● WHAT YOU NEED TO DO: Only the pictures are to be left out; write out the rest of the data exactly.

((

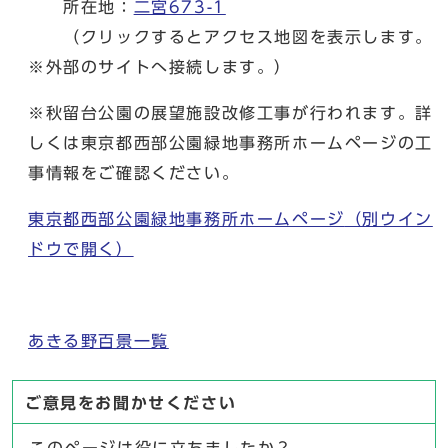
所在地：
二宮673-1
（クリックするとアクセス地図を表示します。
※外部のサイトへ接続します。）
※秋留台公園の展望施設改修工事が行われます。詳
しくは東京都西部公園緑地事務所ホームページの工
事情報をご確認ください。
東京都西部公園緑地事務所ホームページ
（別ウイン
ドウで開く）
あきる野百景一覧
ご意見をお聞かせください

))

● RESULT OF THE EXERCISE:
所在地：
二宮673-1
（クリックするとアクセス地図を表示します。
※外部のサイトへ接続します。）
※秋留台公園の展望施設改修工事が行われます。詳
しくは東京都西部公園緑地事務所ホームページの工
事情報をご確認ください。
東京都西部公園緑地事務所ホームページ
（別ウイン
ドウで開く）
あきる野百景一覧
ご意見をお聞かせください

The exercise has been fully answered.